In its petition, TransUnion argued that the “mere receipt of the ‘potential match’ mailing” should not have given every class member standing. TransUnion noted Ramirez did not even attempt to establish that the class members had read the letter, let alone establish any type of subsequent suffered harm. Moreover, “while having an inaccurate report actually sent to a potential creditor certainly could hinder someone in obtaining credit, that could happen only if a report was actually disseminated to a third party—which concededly did not occur for more than 75% of the class.” TransUnion argued that the only “harm” for the vast majority of the class, albeit insufficient to establish a justiciable concrete injury, was the potential to open the mailing and being “shock[ed] and confus[ed].”

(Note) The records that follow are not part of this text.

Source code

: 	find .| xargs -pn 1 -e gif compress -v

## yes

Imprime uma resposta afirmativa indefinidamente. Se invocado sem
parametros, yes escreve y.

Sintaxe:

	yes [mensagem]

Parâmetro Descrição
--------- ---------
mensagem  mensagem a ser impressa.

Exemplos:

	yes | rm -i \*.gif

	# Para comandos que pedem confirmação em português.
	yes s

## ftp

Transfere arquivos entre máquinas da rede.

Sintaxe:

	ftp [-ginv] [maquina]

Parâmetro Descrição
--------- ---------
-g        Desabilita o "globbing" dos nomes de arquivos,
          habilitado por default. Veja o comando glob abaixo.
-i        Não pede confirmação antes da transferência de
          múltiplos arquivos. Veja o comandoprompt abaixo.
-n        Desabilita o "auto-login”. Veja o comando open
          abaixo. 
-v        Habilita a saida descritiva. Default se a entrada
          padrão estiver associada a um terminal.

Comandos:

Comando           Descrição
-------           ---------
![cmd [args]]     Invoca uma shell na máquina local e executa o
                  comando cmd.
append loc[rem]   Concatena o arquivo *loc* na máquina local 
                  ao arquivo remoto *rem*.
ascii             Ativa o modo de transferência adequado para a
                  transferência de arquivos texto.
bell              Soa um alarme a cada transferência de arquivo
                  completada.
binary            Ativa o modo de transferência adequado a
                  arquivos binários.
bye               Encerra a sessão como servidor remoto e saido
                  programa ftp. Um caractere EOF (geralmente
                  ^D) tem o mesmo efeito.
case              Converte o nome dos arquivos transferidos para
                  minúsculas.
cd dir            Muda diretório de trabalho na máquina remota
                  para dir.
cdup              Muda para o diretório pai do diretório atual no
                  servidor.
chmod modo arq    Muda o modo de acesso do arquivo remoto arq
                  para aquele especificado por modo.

TransUnion further emphasized that the Ninth Circuit’s decision created a “roadmap for abuse” of statutory damages provisions and the class action device. Specifically, TransUnion highlighted the potential for abuse where statutory damages cases, which often lack a cap on defendant’s liability, can “obviate the need to prove compensatory damages, which tend to be individualized and thus less suited to class treatment.” Thus, leading many defendants to consider it economically prudent to settle rather than litigating valid defenses.

On December 16, 2020, the Supreme Court granted certiorari limited only to question 1.

Conclusion

In Spokeo v. Robins, 136 S. Ct. 1540 (2016), the Supreme Court held that Article III standing requires a concrete injury and that an allegation of a violation of a statutory right is insufficient injury to qualify for standing. However, since Spokeo, dozens of federal courts have often inconsistently applied the Supreme Court’s reasoning in determining what degree of harm, or threat or likelihood of harm, is sufficient to be deemed concrete. Ramirez marks the latest decision in the evolution of Article III standing requirements in the class action context post-Spokeo. The Ninth Circuit chartered new waters by holding that, although early in a litigation, such as at the motion to dismiss stage, only the named plaintiff needs to establish Article III standing, every class member needs standing to recover damages at the final judgment stage. For the first time, the Supreme Court (which now has three different justices since Spokeo) will consider the application of Spokeo to an entire class. Moreover, the Supreme Court will continue to provide clarity on the contours of class-wide liability and how “representative” a named plaintiff must be.

David Singh is a partner and Neeckaun Irani is an associate at Weil, Gotshal & Manges LLP in Silicon Valley, California.